ATHENS, Greece (AP) _ A left-wing alliance has emerged as power broker in efforts to build a coalition government, but Greeks girded for a political crisis and new elections.

The alleged involvement of leaders of Premier Andreas Papandreou's Panhellenic Socialist Party in financial scandals was blamed for its defeat in Sunday's election.

The conservative New Democracy Party, which finished first, today sought partners in an interim coalition government dedicated to investigating the scandals and prosecuting those reponsible. But the alliance of two communist parties has rejected a New Democracy offer.

The alliance also refuses to cooperate with Papandreou, making the possibility of new elections likely and paralyzing Parliament, which cannot order an inquiry if the political parties cannot form a government.
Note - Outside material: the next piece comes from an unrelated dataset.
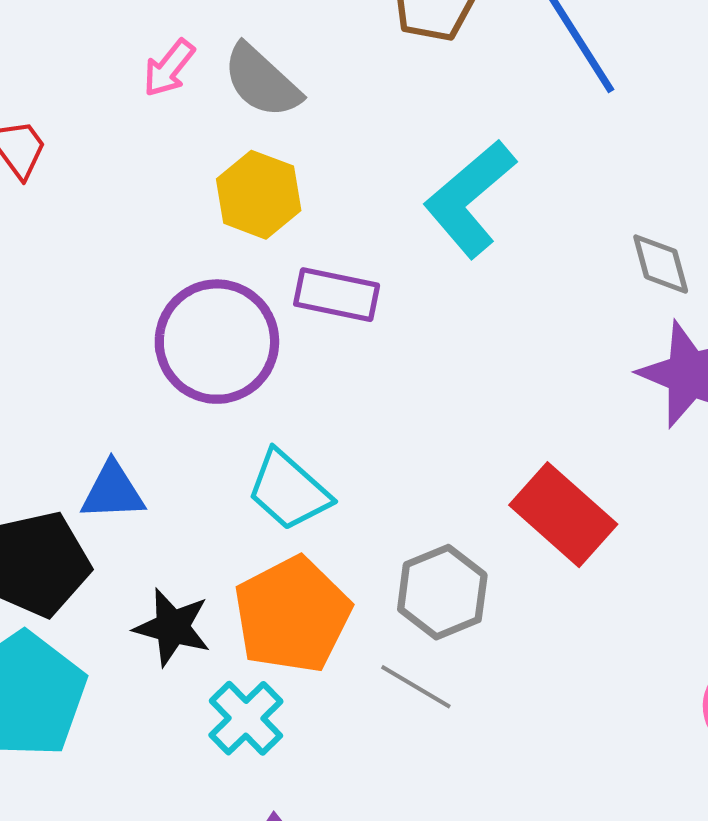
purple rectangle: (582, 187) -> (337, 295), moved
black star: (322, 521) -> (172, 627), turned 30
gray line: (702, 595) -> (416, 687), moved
Judicial investigators today asked Parliament to lift the immunity of two former ministers in the defeated socialist government - former deputy premier Agamemnon Koutsogiorgas and former Public Order Minister George Petsos - so they can be prosecuted on bribery charges.

Under the constitution, ministers only can be prosecuted for criminal offenses committed while in office if parliament lifts their immunity.

Under existing judicial regulations, the evidence against the two ministers remains secret until presented to Parliament.

The new Parliament is to convene July 3. There is doubt whether it will do so because of the inability of Constantine Mitsotakis' New Democracy, which won 144 of 300 seats in Parliament, to form a majority government. On Monday, Mitsotakis was given three days to build a coaltiion.

Papandreou's party came second with 125 seats and the communist alliance, which won 29 seats, has become a kingmaker in coalition talks. The communist alliance also has pushed for investigation of the financial scandals, and has refused to join a coalition with Papandreou's party unless he and other party leaders it maintains are tainted by scandal resign.

Koutsogiorgas has been accused of allegedly receiving $2 million from George Koskotas, the owner of the Bank of Crete. Koskotas is now under arrest in the United States pending the hearing of an extradition request by the Greek government.

Koutsogiorgas was dropped from the socialist party's list of candidates following testimony in March by Yannis Mantzouranis that Koutsogiorgas received the money for helping pass a bank secrecy law that blocked investigators from checking into the troubled Bank of Crete.